[Start of Attachment]
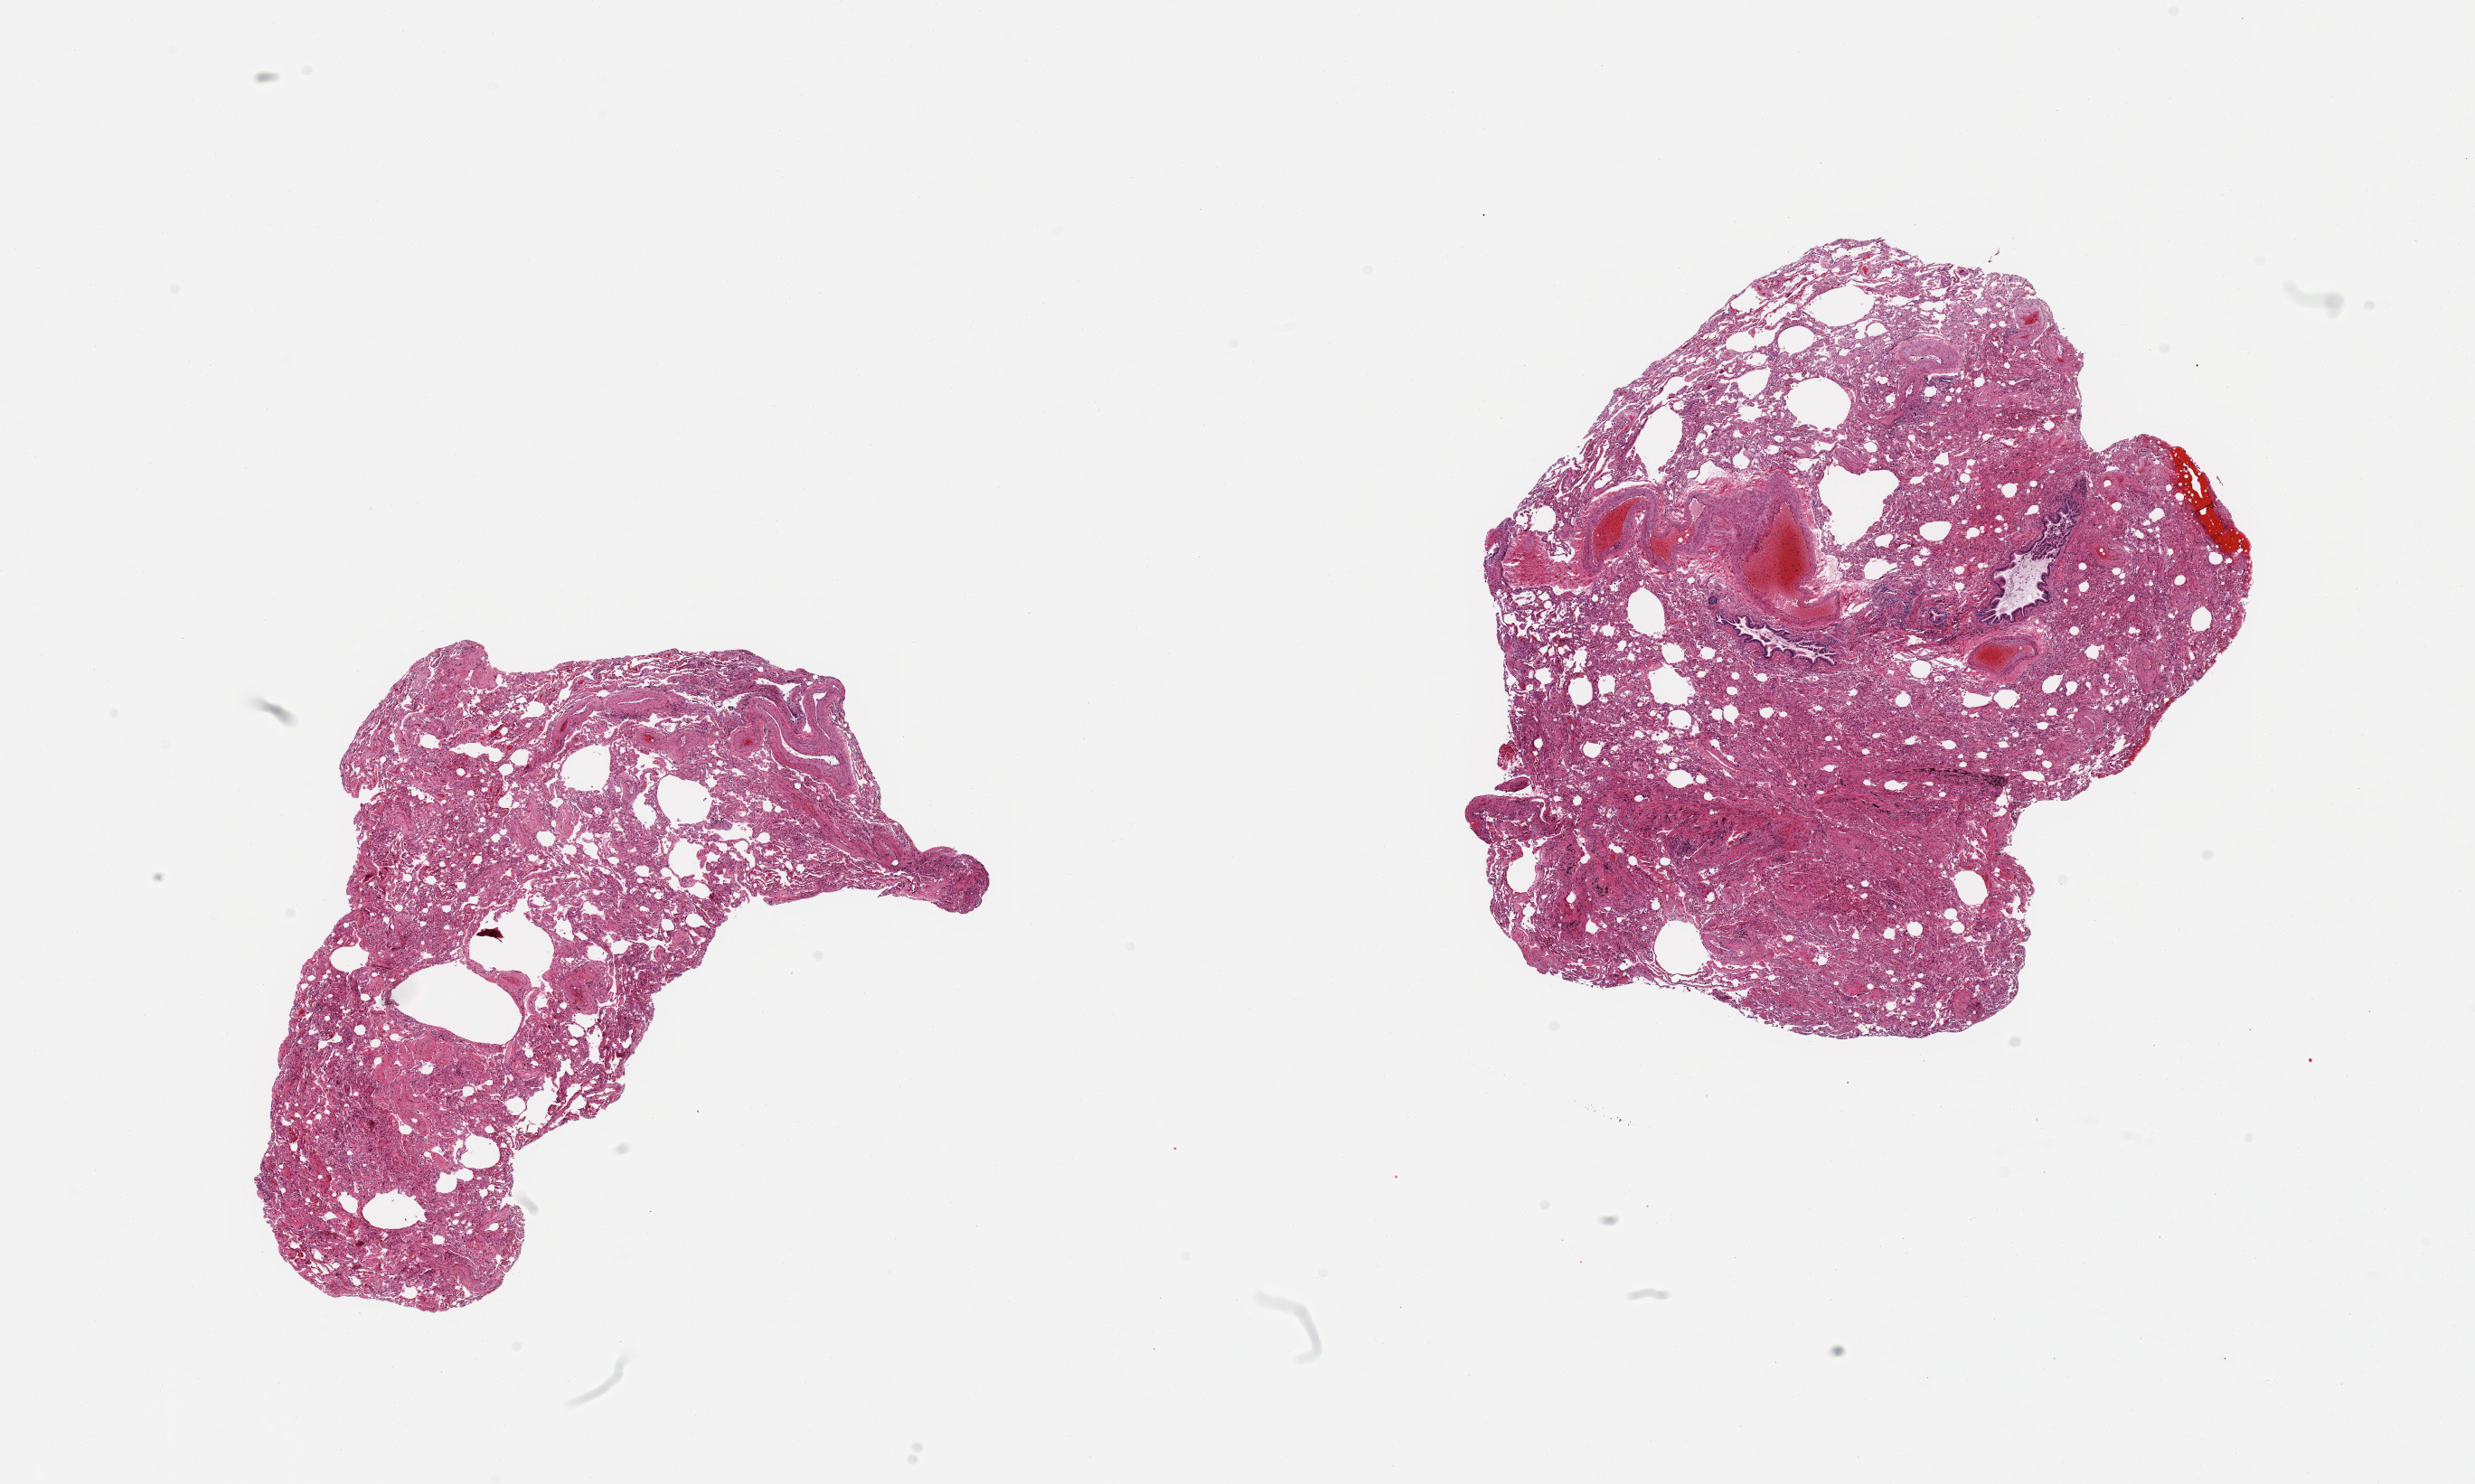
H&E whole-slide image, brightfield, a low-resolution overview of the entire scanned area, about 21.7 x 13.0 mm, PAXgene-fixed paraffin-embedded (PFPE) section, section of lung (target tissue), tissue donor sample. Donor: male.
Pathologist's review note for this sample: 2 pieces moderate congestion/atalectasis.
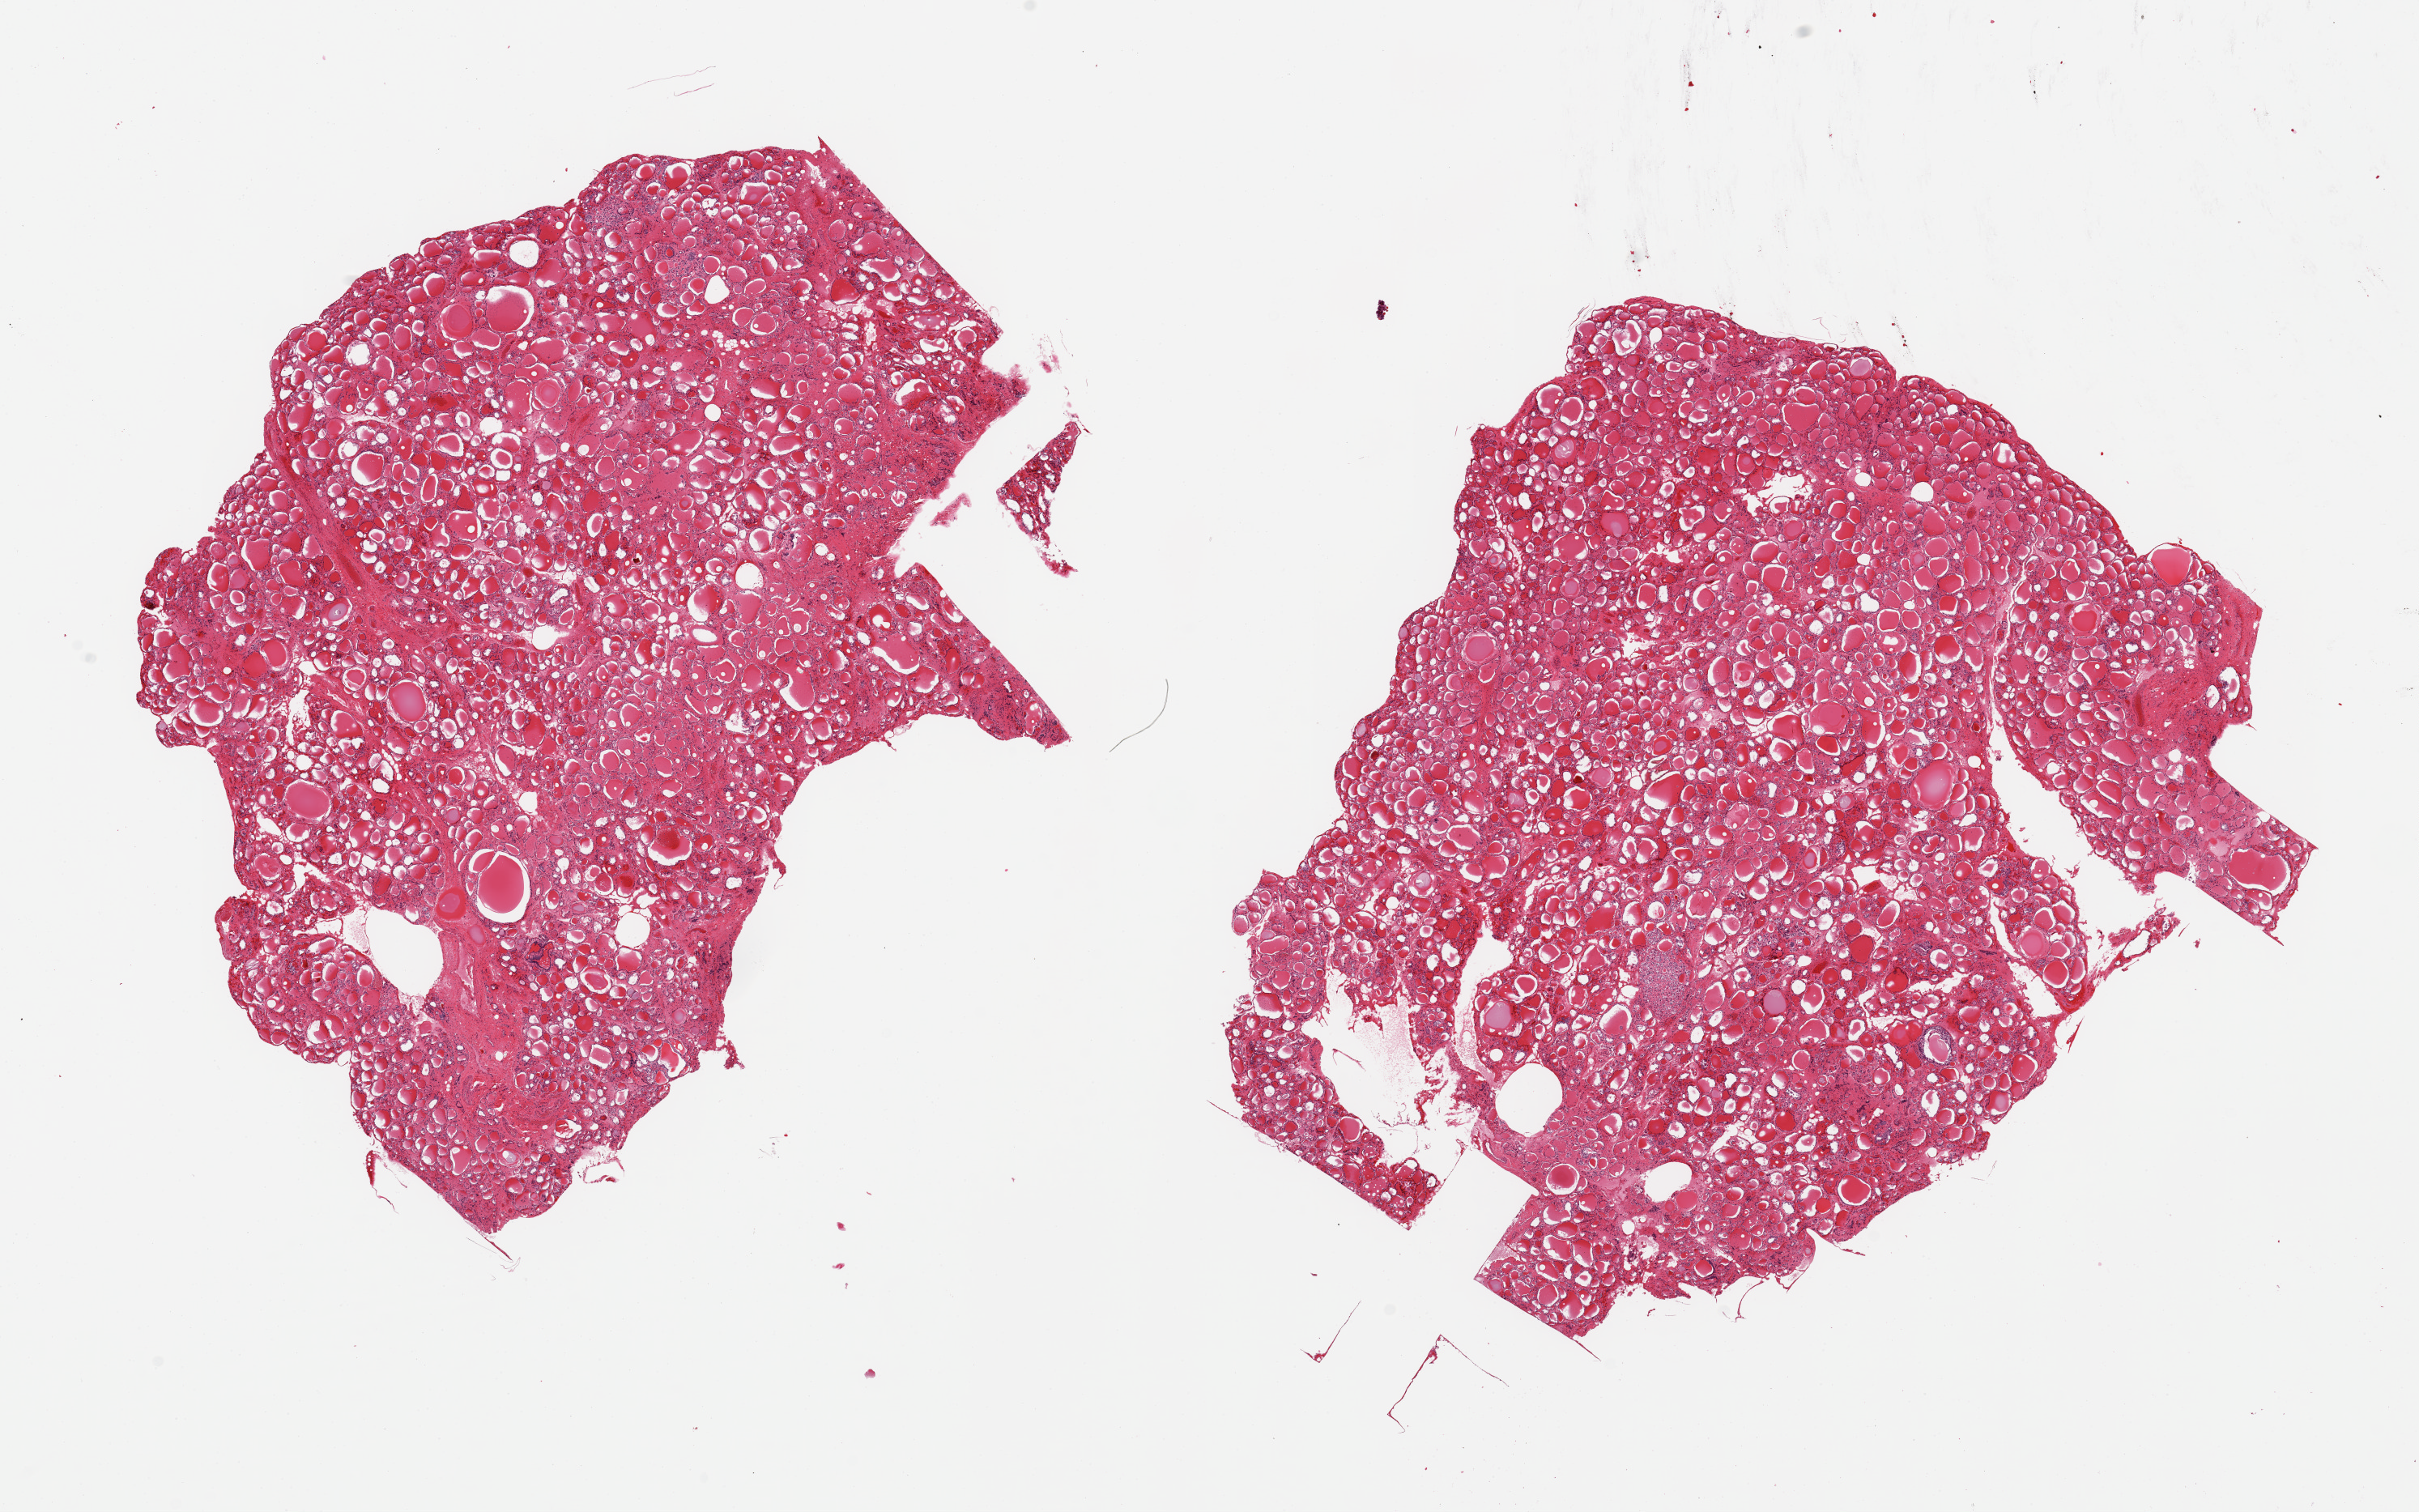
H&E whole-slide image, brightfield, whole scanned area (about 23.6 x 14.8 mm, from a 20x scan) shown as a low-resolution overview, PAXgene-fixed, paraffin-embedded tissue, sampled site (target tissue): thyroid, tissue donor sample. Male donor.
Pathologist's review note for this sample: 2 pieces; interstitial fibrosis.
[End of Attachment]
ABOUT THIS EXERCISE: Write down how many lines in this listing contain the word "target"; the number is the whole answer.

WRITTEN ANSWER: 2